* **PROMPT**
Write the next part of the patent passage on electro-optical devices, picking up after its final sentence. Leave the listing aside.

* **TEXT PASSAGE**
begin
In each of the above exemplary embodiments, the first switching element 61 is arranged along the data line X as a part of the test circuit 6. The present invention is not limited to the switching element in the test circuit 6. The present invention is equally applicable to a switching element used in other applications. For example, the present invention is applicable to a structure in which a switching element for precharge is arranged along a data line, or a double decoder structure disclosed in Japanese Unexampled Patent Application Publication No. 2002-175045.

In each of the above-referenced exemplary embodiments, the organic electro-luminescent element OLED is used as an electro-optical element. The present invention is not limited to the organic electro-luminescent element OLED. The present invention is applicable to an electro-optical element that sets luminance in response to a driving current.

Each of the electro-optical devices of the above-referenced exemplary embodiments may be applied to a variety of electronic apparatuses including a projector, a cellular phone, a mobile terminal, a mobile computer, etc. With the above-referenced electro-optical device incorporated in the electronic apparatus, the electronic apparatus appeals to consumers in the market with a higher commercial value.
end
* **DATA SECTION**
begin
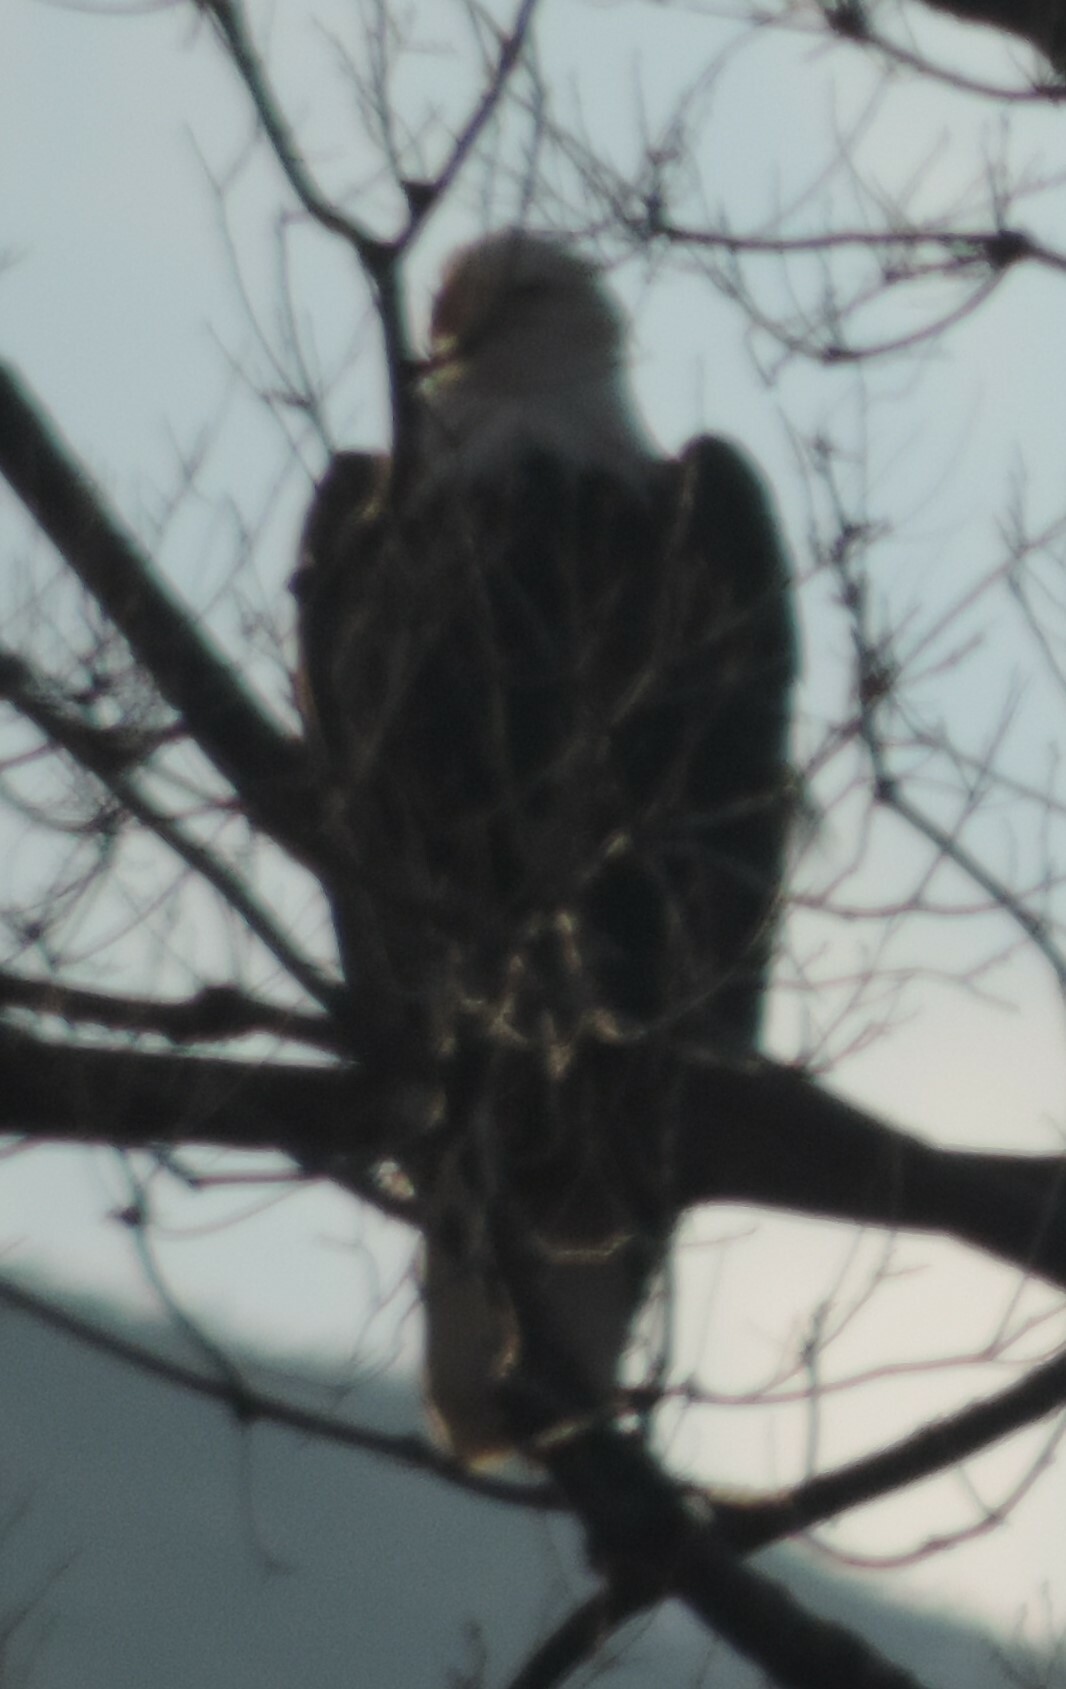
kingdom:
end
* **EXERCISE OUTPUT**
Advantages

In accordance with an aspect of the present invention, a switching element is set to be non-conductive in a first mode in which a data signal is supplied to a data line not through a switching element. When the data signal defining the lowest toner degradation level is fed to the data line, a predetermined voltage approximately equal to a voltage that occurs in the data line is applied to a signal transfer line. A leakage current in the switching element in the non-conductive state thereof is reduced, and degradation of tonal gradation is thus controlled.

Claims

1. An electro-optical device, comprising:

an electro-optical element with a current-based data signal defining a tonal gradation level of pixels, and supplied to data lines, and with a luminance set in response to a driving current flowing from a power source voltage to a voltage lower in level than the power source voltage;

the data lines arranged for respective pixels;

power source lines to supply the pixels with the power source voltage;

signal transfer lines;

a first switching element to control electrical conduction between the data line and the signal transfer line; and

a second switching element to control electrical conduction between the power source voltage and the signal transfer line,

during a first mode in which the data signal is supplied to the data line not through the first switching element, the first switching element is set to be in a non-conductive state while the second switching element is set to be in a conductive state, and

during a second mode in which a signal different from the data signal is supplied to the data line through the first switching element, the first switching element is set to be in a conductive state while the second switching element is set to be in a non-conductive state.

2. The electro-optical device according to claim 1, further comprising:

a first transistor that writes data to a capacitor in response to the data signal flowing through a data signal channel; and

a second transistor arranged along the signal transfer line between the first switching element and the second switching element, having the same characteristics as the first transistor, and is configured in a diode-mode connection.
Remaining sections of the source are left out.